Graves stayed building and staffing hospitals in order to have connections with doctors, nurses, teachers, and patients that had a developed understanding of Christianity. He continued to support the communities in Southern China until more financial hardships stemming from the American Civil War. He lost funding from churches at home, but soon received greater donations from friends in England and China.

As the church at Shin Hing grew, more people started coming forward to get baptized. Graves elected Au, a reformed Chinese man to be a pastor in Shin Hing. He started to notice that women were presenting themselves for baptism equally as often as men. These Christian women would take a Bible and share the gospel to their female neighbors. This began a movement of women taking charge of religion. It was at this time that Graves wrote about his discoveries to his mother, Ann Graves. Ann was moved and began preaching the gospel to women in Baltimore, sparking the group that is now known as the Woman's Missionary Union (WMU).

With an increased involvement of women in the Protestant Church, it was now feasible for Graves to begin building another church. In 1869, a new chapel was built, solely with the donations from new Chinese Christians.

Graves also took part in educational reformation in China. He held a Bible class in order to introduce a systemic education for Chinese people who were starting their religious journey. Graves began to teach certain people in the community the ways of theological education, discipling them to be evangelists and pastors. He started a training program that became the first Southern Baptist-built school for theological education established overseas. It was named the Graves Theological Seminary.

He also built lower-level schools in Canton and nearby towns. Only two of the schools, one in Shin Hing and the boys' school in Canton, were dependent on the International Mission Board. The others, which included several girls' schools, were funded by donations from Chinese Christians and special donors. Funds from churches in Mississippi later allowed him to build and open a school in Lao Hai, a new location.

== Family ==
Graves was single for the first 7 years of his missionary work. His two closest friends were Charles and Eva Gaillard. Charles died in a typhoon in 1863. Graves and Eva Gaillard married that year, and Graves adopted Eva's son as his own. Eva fell ill and died within a year of their marriage. In 1867, Graves sent his adopted son to Baltimore, Maryland so he could be cared for.
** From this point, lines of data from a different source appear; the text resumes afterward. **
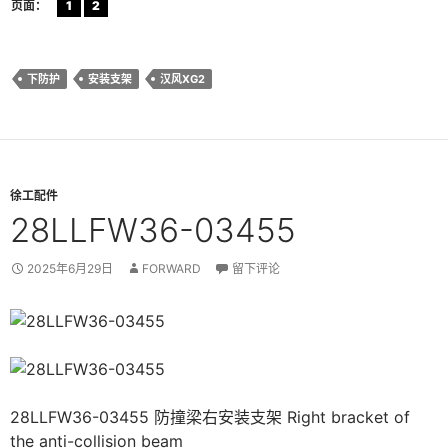
页面：
1
2
下防护
安装支架
汉风XG2
徐工配件
28LLFW36-03455
2025年6月29日
FORWARD
留下评论
28LLFW36-03455 防撞梁右安装支架 Right bracket of
the anti-collision beam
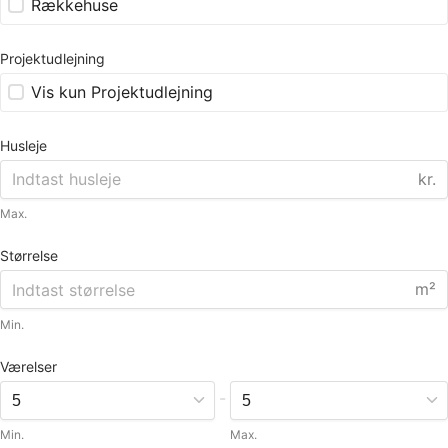
Rækkehuse
Projektudlejning
Vis kun Projektudlejning
Husleje
kr.
Max.
Størrelse
m²
Min.
Værelser
-
Min.
Max.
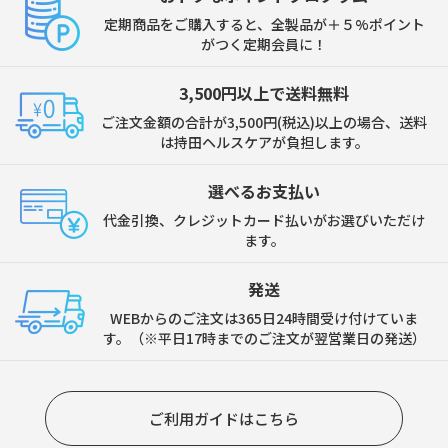
定期商品をご購入すると、全製品が＋５%ポイント
がつく定期会員に！
3,500円以上で送料無料
ご注文金額の合計が3,500円(税込)以上の場合、送料
は持田ヘルスケアが負担します。
選べるお支払い
代金引換、クレジットカード払いがお選びいただけ
ます。
発送
WEBからのご注文は365日24時間受け付けていま
す。（※平日17時までのご注文が翌営業日の発送）
ご利用ガイドはこちら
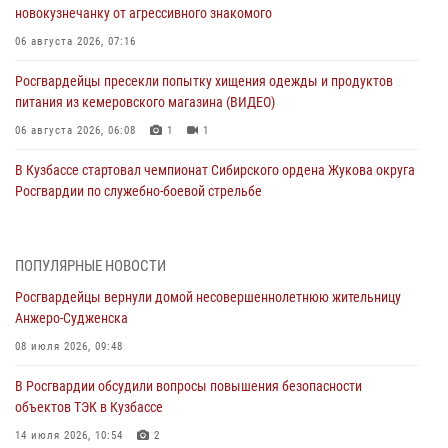
новокузнечанку от агрессивного знакомого
06 августа 2026, 07:16
Росгвардейцы пресекли попытку хищения одежды и продуктов
питания из кемеровского магазина (ВИДЕО)
06 августа 2026, 06:08
1
1
В Кузбассе стартовал чемпионат Сибирского ордена Жукова округа
Росгвардии по служебно-боевой стрельбе
05 августа 2026, 10:53
7
Росгвардейцы задержали в Кемерове дебошира, устроившего
ПОПУЛЯРНЫЕ НОВОСТИ
конфликт в медицинском учреждении
Росгвардейцы вернули домой несовершеннолетнюю жительницу
05 августа 2026, 09:30
Анжеро-Судженска
Росгвардейцы задержали участника драки, причинившего побои
08 июля 2026, 09:48
оппоненту
В Росгвардии обсудили вопросы повышения безопасности
05 августа 2026, 08:50
объектов ТЭК в Кузбассе
Росгвардейцы пресекли нарушение общественного порядка на
14 июля 2026, 10:54
2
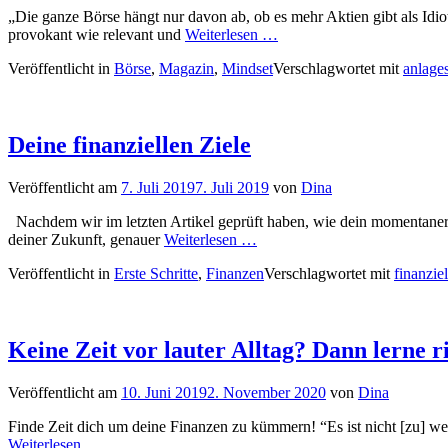
„Die ganze Börse hängt nur davon ab, ob es mehr Aktien gibt als Id
provokant wie relevant und
Weiterlesen …
Veröffentlicht in
Börse
,
Magazin
,
Mindset
Verschlagwortet mit
anlages
Deine finanziellen Ziele
Veröffentlicht am
7. Juli 2019
7. Juli 2019
von
Dina
Nachdem wir im letzten Artikel geprüft haben, wie dein momentaner f
deiner Zukunft, genauer
Weiterlesen …
Veröffentlicht in
Erste Schritte
,
Finanzen
Verschlagwortet mit
finanzie
Keine Zeit vor lauter Alltag? Dann lerne ri
Veröffentlicht am
10. Juni 2019
2. November 2020
von
Dina
Finde Zeit dich um deine Finanzen zu kümmern! “Es ist nicht [zu] weni
Weiterlesen …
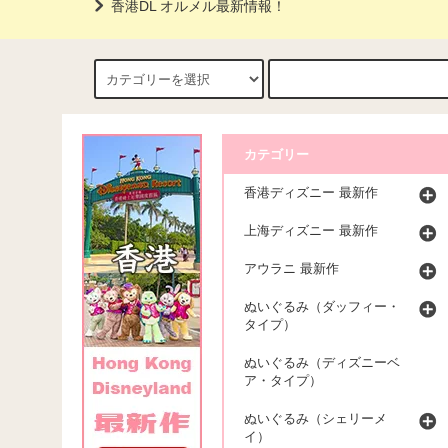
香港DL オルメル最新情報！
カテゴリー
香港ディズニー 最新作
上海ディズニー 最新作
アウラニ 最新作
ぬいぐるみ（ダッフィー・
タイプ）
ぬいぐるみ（ディズニーベ
ア・タイプ）
ぬいぐるみ（シェリーメ
イ）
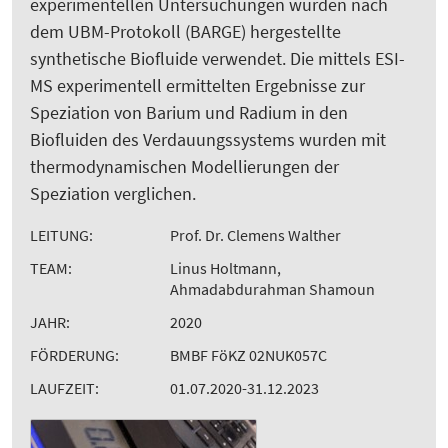
experimentellen Untersuchungen wurden nach
dem UBM-Protokoll (BARGE) hergestellte
synthetische Biofluide verwendet. Die mittels ESI-
MS experimentell ermittelten Ergebnisse zur
Speziation von Barium und Radium in den
Biofluiden des Verdauungssystems wurden mit
thermodynamischen Modellierungen der
Speziation verglichen.
LEITUNG:
Prof. Dr. Clemens Walther
TEAM:
Linus Holtmann,
Ahmadabdurahman Shamoun
JAHR:
2020
FÖRDERUNG:
BMBF FöKZ 02NUK057C
LAUFZEIT:
01.07.2020-31.12.2023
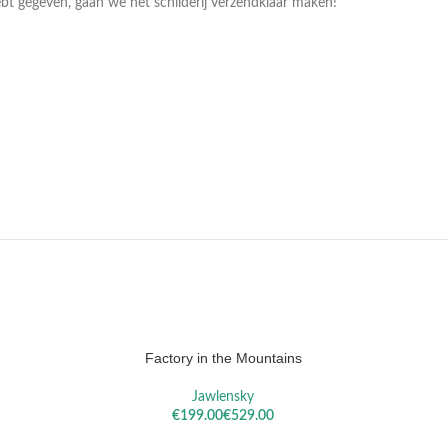
bt gegeven, gaan we het schilderij verzendklaar maken!
LA
SISLEY
REM
Factory in the Mountains
Jawlensky
€
€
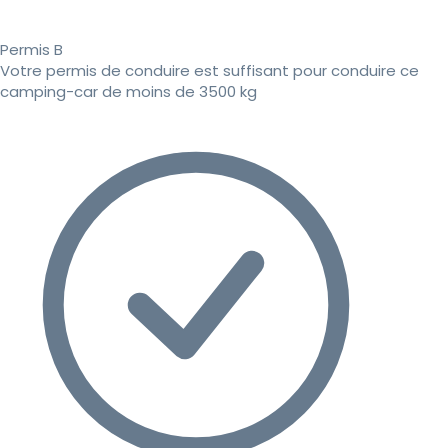
Permis B
Votre permis de conduire est suffisant pour conduire ce
camping-car de moins de 3500 kg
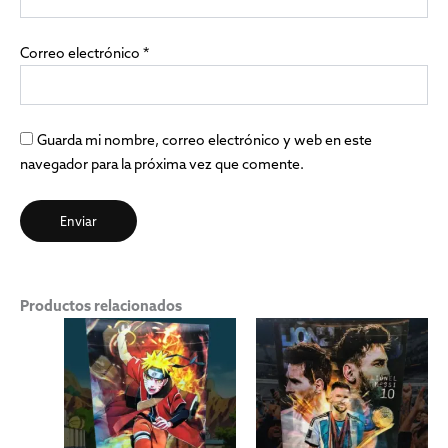
Correo electrónico
*
Guarda mi nombre, correo electrónico y web en este
navegador para la próxima vez que comente.
Productos relacionados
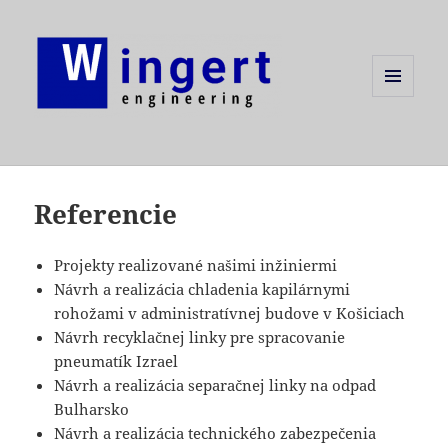
MENU
A
WIDGETY
Referencie
Projekty realizované našimi inžiniermi
Návrh a realizácia chladenia kapilárnymi
rohožami v administratívnej budove v Košiciach
Návrh recyklačnej linky pre spracovanie
pneumatík Izrael
Návrh a realizácia separačnej linky na odpad
Bulharsko
Návrh a realizácia technického zabezpečenia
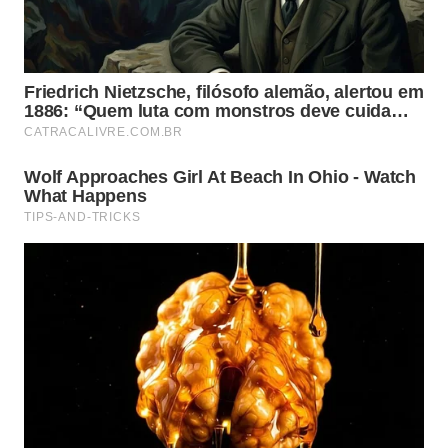
O passo a passo fica mais seguro assim:
lave o manjericão e seque muito bem antes de
usar;
pulse rapidamente em vez de bater por muitos
minutos;
adicione azeite aos poucos para controlar a
textura;
prove o sal apenas depois de colocar o queijo.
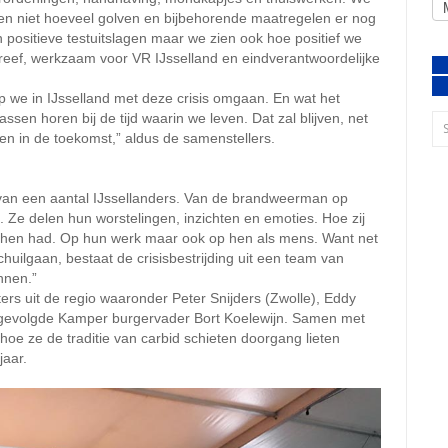
n niet hoeveel golven en bijbehorende maatregelen er nog
n positieve testuitslagen maar we zien ook hoe positief we
eef, werkzaam voor VR IJsselland en eindverantwoordelijke
rop we in IJsselland met deze crisis omgaan. En wat het
en horen bij de tijd waarin we leven. Dat zal blijven, net
en in de toekomst,” aldus de samenstellers.
van een aantal IJssellanders. Van de brandweerman op
k. Ze delen hun worstelingen, inzichten en emoties. Hoe zij
p hen had. Op hun werk maar ook op hen als mens. Want net
huilgaan, bestaat de crisisbestrijding uit een team van
nnen.”
 uit de regio waaronder Peter Snijders (Zwolle), Eddy
pgevolgde Kamper burgervader Bort Koelewijn. Samen met
 hoe ze de traditie van carbid schieten doorgang lieten
jaar.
In 1871, Graves began to court Jane W. Norris, a widowed woman who lived in Baltimore. She became a teacher and worked alongside Graves until her death in 1888. Two years later, in 1890, Graves married widow Janie Lowery Sanford, who was another Southern Baptist missionary in South China. They worked together to open schools for women, and the first school for the blind in China.

== Works and publications ==

Cover of Forty Years in China, or, China in translation by R. H. Graves

In 1868, Graves published two tracts.

- “What Stand Should Chinese Churches Take With Regard to Church Members’ Binding Their Daughters’ Feet?”
- “The Place of Bible Distribution in the Scheme of Evangelization.”

The first tract discussed Graves' opposition to the widespread practice of feet binding women in China. He gave three reasons within the writings: (1) Health reasons, (2) It was a sinful confirmation to custom, and (3) It interfered with a woman's usefulness. This tract aligned with his belief that women should have more freedom, and helped support the movement of modernization in the treatment of women.

The second tract explained the difference between Protestant and Catholic preachings: Their answers to the question proposed by the title of the first tract.

In 1895, Graves published his book- Forty Years in China, or, China in Translation. Because of this book, Graves was awarded a Doctor of Divinity (D.D).

== Death and legacy==
Graves' health began to decline. He contracted malaria during a trip to Hong Kong in 1898, which recurred several times throughout the following years. His eyesight began to worsen, and his motor skills were decreasing, shown mainly through his deteriorating handwriting. Graves died on June 3, 1912, in Guangzhou. He left behind 43 Baptist missionaries, over 140 Chinese preaching to 5000+ members, and 42 schools with over 1300 students.